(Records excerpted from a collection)
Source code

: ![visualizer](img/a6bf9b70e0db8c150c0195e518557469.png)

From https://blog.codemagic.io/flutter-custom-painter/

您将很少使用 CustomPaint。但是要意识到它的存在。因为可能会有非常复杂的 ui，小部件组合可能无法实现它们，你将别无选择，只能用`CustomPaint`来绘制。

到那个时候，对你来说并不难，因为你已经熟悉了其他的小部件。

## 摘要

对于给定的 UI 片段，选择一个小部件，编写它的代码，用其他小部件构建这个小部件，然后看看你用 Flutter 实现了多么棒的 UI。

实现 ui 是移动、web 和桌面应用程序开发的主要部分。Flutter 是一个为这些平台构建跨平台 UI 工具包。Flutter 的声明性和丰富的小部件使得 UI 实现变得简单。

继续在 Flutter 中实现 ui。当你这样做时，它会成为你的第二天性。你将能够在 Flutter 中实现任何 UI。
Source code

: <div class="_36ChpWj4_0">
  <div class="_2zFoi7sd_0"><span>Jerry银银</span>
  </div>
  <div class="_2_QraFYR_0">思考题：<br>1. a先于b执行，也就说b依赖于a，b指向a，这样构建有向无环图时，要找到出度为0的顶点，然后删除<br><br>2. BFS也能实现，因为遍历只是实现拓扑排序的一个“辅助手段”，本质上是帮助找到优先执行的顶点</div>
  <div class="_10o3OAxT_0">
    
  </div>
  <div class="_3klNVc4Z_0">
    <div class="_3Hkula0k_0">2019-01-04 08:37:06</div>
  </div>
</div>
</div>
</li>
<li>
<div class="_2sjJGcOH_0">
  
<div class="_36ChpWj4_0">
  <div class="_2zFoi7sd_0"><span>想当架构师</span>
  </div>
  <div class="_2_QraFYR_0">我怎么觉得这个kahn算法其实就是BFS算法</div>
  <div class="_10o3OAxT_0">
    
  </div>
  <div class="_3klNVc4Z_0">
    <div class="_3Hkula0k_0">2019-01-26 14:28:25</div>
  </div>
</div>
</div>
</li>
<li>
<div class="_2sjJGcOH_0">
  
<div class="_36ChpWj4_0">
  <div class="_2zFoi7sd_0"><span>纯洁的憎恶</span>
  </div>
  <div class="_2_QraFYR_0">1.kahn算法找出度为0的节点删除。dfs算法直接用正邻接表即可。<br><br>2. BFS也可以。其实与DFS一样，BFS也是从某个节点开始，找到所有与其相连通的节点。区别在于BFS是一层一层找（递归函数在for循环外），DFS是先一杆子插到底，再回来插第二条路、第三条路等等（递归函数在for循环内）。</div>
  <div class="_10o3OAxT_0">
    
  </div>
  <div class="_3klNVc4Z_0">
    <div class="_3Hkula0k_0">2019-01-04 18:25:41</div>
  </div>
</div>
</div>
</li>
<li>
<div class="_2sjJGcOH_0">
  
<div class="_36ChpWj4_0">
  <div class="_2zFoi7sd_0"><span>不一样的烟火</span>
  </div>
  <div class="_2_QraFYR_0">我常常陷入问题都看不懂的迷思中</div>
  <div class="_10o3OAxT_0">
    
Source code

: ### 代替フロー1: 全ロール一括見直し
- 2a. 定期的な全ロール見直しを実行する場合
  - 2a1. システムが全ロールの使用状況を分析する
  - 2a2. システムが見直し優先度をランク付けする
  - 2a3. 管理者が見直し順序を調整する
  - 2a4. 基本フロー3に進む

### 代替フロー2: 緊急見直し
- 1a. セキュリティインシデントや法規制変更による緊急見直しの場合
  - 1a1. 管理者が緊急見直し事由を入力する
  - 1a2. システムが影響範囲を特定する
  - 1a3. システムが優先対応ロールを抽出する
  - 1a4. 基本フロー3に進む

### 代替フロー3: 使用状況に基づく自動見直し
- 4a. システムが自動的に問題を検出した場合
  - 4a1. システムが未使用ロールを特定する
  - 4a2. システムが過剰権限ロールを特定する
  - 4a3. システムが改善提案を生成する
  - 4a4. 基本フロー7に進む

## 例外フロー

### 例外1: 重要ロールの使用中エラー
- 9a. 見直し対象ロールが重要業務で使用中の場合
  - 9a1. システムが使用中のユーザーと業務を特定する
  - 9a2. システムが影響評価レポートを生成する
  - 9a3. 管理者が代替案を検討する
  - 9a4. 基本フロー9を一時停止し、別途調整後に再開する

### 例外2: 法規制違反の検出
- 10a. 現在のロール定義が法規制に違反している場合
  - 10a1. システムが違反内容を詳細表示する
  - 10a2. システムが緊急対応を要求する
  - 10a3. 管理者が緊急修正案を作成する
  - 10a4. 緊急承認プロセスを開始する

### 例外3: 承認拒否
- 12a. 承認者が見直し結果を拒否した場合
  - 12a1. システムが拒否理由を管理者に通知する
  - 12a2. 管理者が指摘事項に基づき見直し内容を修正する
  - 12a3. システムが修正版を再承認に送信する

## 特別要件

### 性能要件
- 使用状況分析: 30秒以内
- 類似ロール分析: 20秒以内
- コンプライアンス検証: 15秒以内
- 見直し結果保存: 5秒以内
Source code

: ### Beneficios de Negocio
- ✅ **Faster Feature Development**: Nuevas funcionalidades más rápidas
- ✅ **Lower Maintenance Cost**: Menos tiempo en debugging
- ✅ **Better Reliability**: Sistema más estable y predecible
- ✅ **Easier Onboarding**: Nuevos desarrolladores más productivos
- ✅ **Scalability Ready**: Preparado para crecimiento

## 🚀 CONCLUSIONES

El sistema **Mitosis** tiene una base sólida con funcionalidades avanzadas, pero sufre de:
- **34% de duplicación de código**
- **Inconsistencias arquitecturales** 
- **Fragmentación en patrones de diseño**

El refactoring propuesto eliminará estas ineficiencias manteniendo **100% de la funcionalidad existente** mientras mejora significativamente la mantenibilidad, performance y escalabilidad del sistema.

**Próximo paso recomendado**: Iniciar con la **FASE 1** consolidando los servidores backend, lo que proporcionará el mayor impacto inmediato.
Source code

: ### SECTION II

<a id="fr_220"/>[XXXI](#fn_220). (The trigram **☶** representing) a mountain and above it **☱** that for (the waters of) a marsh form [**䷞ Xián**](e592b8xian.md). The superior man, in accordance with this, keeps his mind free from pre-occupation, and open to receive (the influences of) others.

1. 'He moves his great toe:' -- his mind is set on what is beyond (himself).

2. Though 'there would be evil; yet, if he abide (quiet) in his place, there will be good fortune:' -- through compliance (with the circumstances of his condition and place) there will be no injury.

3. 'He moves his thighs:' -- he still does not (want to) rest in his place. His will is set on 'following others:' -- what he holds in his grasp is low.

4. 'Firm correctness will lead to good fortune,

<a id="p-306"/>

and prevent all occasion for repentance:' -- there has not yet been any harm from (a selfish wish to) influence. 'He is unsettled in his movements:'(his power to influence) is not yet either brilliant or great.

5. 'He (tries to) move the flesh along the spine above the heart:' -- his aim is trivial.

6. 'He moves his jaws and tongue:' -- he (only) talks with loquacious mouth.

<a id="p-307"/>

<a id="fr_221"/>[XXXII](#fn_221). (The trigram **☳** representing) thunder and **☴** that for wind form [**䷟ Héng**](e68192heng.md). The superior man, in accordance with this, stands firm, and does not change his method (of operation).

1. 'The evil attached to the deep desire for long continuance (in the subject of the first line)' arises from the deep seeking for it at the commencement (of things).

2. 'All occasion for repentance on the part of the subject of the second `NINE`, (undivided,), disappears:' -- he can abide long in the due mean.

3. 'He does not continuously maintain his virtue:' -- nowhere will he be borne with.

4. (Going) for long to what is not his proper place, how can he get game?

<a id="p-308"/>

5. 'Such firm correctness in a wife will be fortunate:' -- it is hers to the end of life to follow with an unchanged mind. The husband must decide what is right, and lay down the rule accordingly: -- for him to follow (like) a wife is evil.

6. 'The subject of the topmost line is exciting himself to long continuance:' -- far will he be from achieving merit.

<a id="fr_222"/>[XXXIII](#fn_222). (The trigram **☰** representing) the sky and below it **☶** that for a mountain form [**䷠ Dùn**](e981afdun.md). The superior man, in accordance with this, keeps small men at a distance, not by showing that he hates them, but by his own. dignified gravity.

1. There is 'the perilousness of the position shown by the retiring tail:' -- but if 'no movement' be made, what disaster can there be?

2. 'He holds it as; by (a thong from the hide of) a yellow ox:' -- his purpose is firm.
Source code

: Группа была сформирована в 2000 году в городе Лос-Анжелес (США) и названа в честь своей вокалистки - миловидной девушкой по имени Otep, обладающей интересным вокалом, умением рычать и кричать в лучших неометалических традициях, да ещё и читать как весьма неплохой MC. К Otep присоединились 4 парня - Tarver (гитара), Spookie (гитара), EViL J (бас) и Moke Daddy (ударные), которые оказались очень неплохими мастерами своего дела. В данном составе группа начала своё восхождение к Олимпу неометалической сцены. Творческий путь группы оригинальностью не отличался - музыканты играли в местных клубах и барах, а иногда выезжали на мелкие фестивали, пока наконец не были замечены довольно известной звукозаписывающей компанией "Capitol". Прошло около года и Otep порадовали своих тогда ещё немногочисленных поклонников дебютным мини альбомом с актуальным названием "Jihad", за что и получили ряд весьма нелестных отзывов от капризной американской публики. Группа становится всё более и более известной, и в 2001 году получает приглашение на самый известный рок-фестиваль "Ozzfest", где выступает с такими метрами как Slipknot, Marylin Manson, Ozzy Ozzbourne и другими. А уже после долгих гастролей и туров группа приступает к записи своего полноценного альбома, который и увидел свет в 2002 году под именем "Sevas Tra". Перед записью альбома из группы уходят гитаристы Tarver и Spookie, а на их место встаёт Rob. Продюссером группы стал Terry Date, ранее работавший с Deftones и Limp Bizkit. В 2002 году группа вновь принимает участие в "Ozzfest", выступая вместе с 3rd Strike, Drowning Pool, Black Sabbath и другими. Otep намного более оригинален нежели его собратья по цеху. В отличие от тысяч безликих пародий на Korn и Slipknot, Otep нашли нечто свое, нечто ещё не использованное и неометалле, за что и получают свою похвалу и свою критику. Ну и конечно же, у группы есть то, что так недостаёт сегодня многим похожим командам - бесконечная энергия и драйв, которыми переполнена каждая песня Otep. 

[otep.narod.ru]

§ **YOUR GOAL**
Reproduce the lines from the one containing "2. Though 'there" up to and including the one containing "5. 'Such firm", switching each "place" to "station" and leaving everything else untouched.

§ **FINISHED TASK**
2. Though 'there would be evil; yet, if he abide (quiet) in his station, there will be good fortune:' -- through compliance (with the circumstances of his condition and station) there will be no injury.

3. 'He moves his thighs:' -- he still does not (want to) rest in his station. His will is set on 'following others:' -- what he holds in his grasp is low.

4. 'Firm correctness will lead to good fortune,

<a id="p-306"/>

and prevent all occasion for repentance:' -- there has not yet been any harm from (a selfish wish to) influence. 'He is unsettled in his movements:'(his power to influence) is not yet either brilliant or great.

5. 'He (tries to) move the flesh along the spine above the heart:' -- his aim is trivial.

6. 'He moves his jaws and tongue:' -- he (only) talks with loquacious mouth.

<a id="p-307"/>

<a id="fr_221"/>[XXXII](#fn_221). (The trigram **☳** representing) thunder and **☴** that for wind form [**䷟ Héng**](e68192heng.md). The superior man, in accordance with this, stands firm, and does not change his method (of operation).

1. 'The evil attached to the deep desire for long continuance (in the subject of the first line)' arises from the deep seeking for it at the commencement (of things).

2. 'All occasion for repentance on the part of the subject of the second `NINE`, (undivided,), disappears:' -- he can abide long in the due mean.

3. 'He does not continuously maintain his virtue:' -- nowhere will he be borne with.

4. (Going) for long to what is not his proper station, how can he get game?

<a id="p-308"/>

5. 'Such firm correctness in a wife will be fortunate:' -- it is hers to the end of life to follow with an unchanged mind. The husband must decide what is right, and lay down the rule accordingly: -- for him to follow (like) a wife is evil.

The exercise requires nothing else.